Consegna 1
Nel brano da leggere, che ruolo ha Stefano Baldini rispetto al brand e alla campagna?

Per troppo tempo il mondo dello sport ci ha chiesto di spingere sempre al massimo, andare oltre i nostri limiti e non fermarci davanti nulla, insegnandoci che quello che conta è ottenere un risultato migliore degli altri. Questo, a lungo andare, ha contribuito a creare una cultura intimidatoria che ha allontanato molti praticanti dall’esercizio fisico. Con New Personal Best ASICS vuole ribaltare la situazione, celebrando i benefici dell’attività fisica non solo per il corpo ma anche per la mente, perchè un personal Best non è un numero, ma una sensazione.

Abbiamo avuto il piacere di scambiare quattro chiacchiere con Stefano Baldini, ambassador del brand e portavoce della campagna.

Pics by @Agnese Carlotta Morganti

Ciao Stefano, tutti ti ricordiamo come IL maratoneta, colui che ci fece sognare, emozionare, trattenere il respiro, addirittura piangere di gioia…Una carriera di successi per un atleta amato da tutti, ma chi è oggi e cosa fa Stefano Baldini?

 

Oggi mi occupo ancora di sport, dalle telecronache televisive di atletica al testare materiali nuovi che utilizzeremo per il nostro benessere attraverso il running. E poi alleno atleti e atlete agonisti, mi diverto molto.

Materiale dell'esercizio

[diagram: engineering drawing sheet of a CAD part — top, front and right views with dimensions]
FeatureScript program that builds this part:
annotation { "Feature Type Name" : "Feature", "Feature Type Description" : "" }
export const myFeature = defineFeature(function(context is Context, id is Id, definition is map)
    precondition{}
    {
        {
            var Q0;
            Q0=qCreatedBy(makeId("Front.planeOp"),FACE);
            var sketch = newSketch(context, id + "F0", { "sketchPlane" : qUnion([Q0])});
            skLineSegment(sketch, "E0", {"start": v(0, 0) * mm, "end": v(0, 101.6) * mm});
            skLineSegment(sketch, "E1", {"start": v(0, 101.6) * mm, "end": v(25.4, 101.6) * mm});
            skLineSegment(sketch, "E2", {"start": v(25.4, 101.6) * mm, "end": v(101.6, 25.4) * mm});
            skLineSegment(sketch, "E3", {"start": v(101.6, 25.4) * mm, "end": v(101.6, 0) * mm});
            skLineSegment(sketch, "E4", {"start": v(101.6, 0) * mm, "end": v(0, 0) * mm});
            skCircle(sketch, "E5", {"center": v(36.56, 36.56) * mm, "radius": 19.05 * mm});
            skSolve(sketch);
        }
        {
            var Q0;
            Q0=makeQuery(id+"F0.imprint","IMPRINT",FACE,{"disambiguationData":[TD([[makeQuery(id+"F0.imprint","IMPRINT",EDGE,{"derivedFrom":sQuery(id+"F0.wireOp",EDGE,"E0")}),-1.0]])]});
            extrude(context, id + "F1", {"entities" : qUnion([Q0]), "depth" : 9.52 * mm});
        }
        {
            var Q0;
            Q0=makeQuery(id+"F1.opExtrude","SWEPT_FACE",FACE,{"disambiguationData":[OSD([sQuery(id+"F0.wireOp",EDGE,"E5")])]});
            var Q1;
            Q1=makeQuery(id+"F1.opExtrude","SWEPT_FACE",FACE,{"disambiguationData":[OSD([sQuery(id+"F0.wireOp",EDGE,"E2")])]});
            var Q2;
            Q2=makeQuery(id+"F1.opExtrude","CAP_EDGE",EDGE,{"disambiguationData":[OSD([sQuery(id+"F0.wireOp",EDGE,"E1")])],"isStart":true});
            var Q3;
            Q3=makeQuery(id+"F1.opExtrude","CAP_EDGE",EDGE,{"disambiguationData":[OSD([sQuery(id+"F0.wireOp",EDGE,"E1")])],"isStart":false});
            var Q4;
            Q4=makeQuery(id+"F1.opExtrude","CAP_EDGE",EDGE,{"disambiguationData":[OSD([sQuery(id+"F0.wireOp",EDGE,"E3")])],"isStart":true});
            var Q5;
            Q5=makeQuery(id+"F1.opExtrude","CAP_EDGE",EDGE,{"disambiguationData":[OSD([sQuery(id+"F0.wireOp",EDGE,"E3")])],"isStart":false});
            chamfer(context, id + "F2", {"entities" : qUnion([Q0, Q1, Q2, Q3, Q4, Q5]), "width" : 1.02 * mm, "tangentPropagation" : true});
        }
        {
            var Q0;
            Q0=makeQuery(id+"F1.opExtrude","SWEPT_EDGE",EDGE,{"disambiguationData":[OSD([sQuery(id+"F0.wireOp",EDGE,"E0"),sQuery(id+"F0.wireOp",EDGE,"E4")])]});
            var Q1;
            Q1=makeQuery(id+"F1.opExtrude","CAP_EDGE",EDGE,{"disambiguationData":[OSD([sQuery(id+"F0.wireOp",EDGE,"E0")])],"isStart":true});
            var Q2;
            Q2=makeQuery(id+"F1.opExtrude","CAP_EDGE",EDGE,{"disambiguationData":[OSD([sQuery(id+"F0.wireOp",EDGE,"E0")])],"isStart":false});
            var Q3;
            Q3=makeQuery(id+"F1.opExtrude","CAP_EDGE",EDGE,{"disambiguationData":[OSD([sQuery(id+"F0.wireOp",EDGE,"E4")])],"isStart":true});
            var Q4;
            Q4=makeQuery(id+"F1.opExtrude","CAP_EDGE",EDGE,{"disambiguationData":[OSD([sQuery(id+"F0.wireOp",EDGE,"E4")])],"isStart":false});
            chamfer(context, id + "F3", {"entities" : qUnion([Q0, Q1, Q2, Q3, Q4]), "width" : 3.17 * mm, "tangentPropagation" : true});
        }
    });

Consegna 2
Elenca ogni riga dei record che contiene la stringa "tangentPropagation".

Risposta 1
È ambassador del brand e portavoce della campagna.

Risposta 2
            chamfer(context, id + "F2", {"entities" : qUnion([Q0, Q1, Q2, Q3, Q4, Q5]), "width" : 1.02 * mm, "tangentPropagation" : true});
            chamfer(context, id + "F3", {"entities" : qUnion([Q0, Q1, Q2, Q3, Q4]), "width" : 3.17 * mm, "tangentPropagation" : true});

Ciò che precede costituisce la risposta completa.